Купец, ничего не понимая, молчал, а доктор рассеянно поглядывал на носившуюся из комнаты в комнату как угорелую бабу.

Распахнулись сени, сначала вбежал без шапки рыжий мужичонка с испуганным лицом и бляхой на сером зипуне, за ним ввалилось какое-то чудовище необъятных размеров, с пьяным, одутловатым, лохматым лицом, с мутными, косыми, навыкате, глазами.

Впереди суетился десятский:

— Ваше благородие, вот сюда…

За ним осанистый чернобородый крестьянин со строгим, хмурым лицом.

— Ннда… нда-а-а… Ха-ха! Тоже птицы, ничего себе… Урядник… заплетающимся языком бормотал купец. — Эй, ты, доктор, понимаешь? Урядник… можешь ты своей башкой понять? А?

Урядник, услыхав купца, появился в дверях своей комнаты и, держась за косяки, обиженно сказал:

— У меня, господа, дело, примите к сведению: убийство в волости, надо допрос снимать… так… что… маленькую комнату мне. Покорнейше прошу…

У купца, когда он выпивал лишнее, голос становился пискливым, а временами срывался на низкие ноты. Исподлобья посматривая на урядника и теребя свою бороду, он задирчиво сказал:

— Бери-бери-бери!.. Получай на здоровье… свою комнату с периной… с двуспальной… Хе-хе! Нн-да-а! Ты человек козырный. А мы что? Мы людишки маленькие, тварь проезжающая разная. Докторишка какой-то да купчишка паршивый, соборный староста, например, с позволения сказать. Хе-хе… Эка невидаль!

— Что-с?

— Я тебе дам — что-с! — стукнул купец кулаком в стол и, грузно шевельнувшись, как куль шлепнулся на пол.

— Вот так раз… Хы… Сверзился… — бормотал он, барахтаясь меж столом и лавкой. — Господин доктор, врач! Эй, где ты? Подсоби-ка… А на Дуньку плюнь. Плюнь, не подходяще. Чи-и-стая… Солдатка-то, Дунька-то? Она те оплетет, как пить даст.
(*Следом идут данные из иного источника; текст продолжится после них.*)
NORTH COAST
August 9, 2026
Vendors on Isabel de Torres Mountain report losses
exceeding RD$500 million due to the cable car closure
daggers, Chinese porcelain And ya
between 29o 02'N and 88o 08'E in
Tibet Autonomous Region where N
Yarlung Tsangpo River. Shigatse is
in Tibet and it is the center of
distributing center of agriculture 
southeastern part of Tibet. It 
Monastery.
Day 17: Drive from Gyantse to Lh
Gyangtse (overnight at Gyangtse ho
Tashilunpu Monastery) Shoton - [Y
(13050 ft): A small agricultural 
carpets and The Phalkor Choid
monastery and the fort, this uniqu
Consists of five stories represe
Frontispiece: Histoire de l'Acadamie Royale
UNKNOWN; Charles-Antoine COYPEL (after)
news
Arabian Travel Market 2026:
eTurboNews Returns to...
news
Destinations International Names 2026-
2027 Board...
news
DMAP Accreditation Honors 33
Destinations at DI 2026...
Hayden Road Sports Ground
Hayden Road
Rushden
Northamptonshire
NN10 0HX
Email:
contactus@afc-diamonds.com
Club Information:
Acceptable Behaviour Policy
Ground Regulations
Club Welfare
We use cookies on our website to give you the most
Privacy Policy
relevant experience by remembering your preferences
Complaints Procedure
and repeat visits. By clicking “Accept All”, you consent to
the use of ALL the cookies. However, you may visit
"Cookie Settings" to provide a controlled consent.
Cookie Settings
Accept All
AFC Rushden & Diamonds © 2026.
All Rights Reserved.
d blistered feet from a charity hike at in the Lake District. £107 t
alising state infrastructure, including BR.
Дур-рак!

Урядник крякнул, свирепо взглянул на доктора и с треском захлопнул дверь.

Купец дополз до брошенного в угол постельника, а доктор забегал руки в карман — по комнате и, остановившись возле пластом лежащего купца, шипел:

— Я вам не дурак! Вы пьяны! О Дуне же прошу так не выражаться. Слышите? — и опять забегал.

А купец, приоткрыв один глаз, засыпая, мямлил:

— Дур-рак! Семь разов дурак.

V

Купец спал, задрав вверх бороду и посвистывая носом.

В переднем углу, на полке, стоял большой медный крест, два медных старинных складня и медная, в виде кадила, посуда для ладана. На гвоздике висели ременные лестовки-четки.

«Народ набожный, — подумал, рассматривая, доктор, и ему было приятно, что Дуня живет в такой строгой, религиозной семье. — Должно быть, кержаки».

По комнате то и дело проходили к уряднику и обратно какие-то фигуры не то мужиков, не то баб, — доктор не обращал внимания, — а из полуоткрытых дверей доносилось:

— Он к-э-эк его тарарахнет. Да кэк наддаст…

— Трезвый?

— Како тверезый! Кабы тверезый был, нешто саданул бы ножом в бок.

Затем слышался старческий кашель и глубокий вздох:

— Ох, грех-грех…

Доктор взглянул в зеркало и не узнал себя: лицо красное, возбужденное, а мускул над правым глазом подергивался, что бывало каждый раз, когда доктор волновался.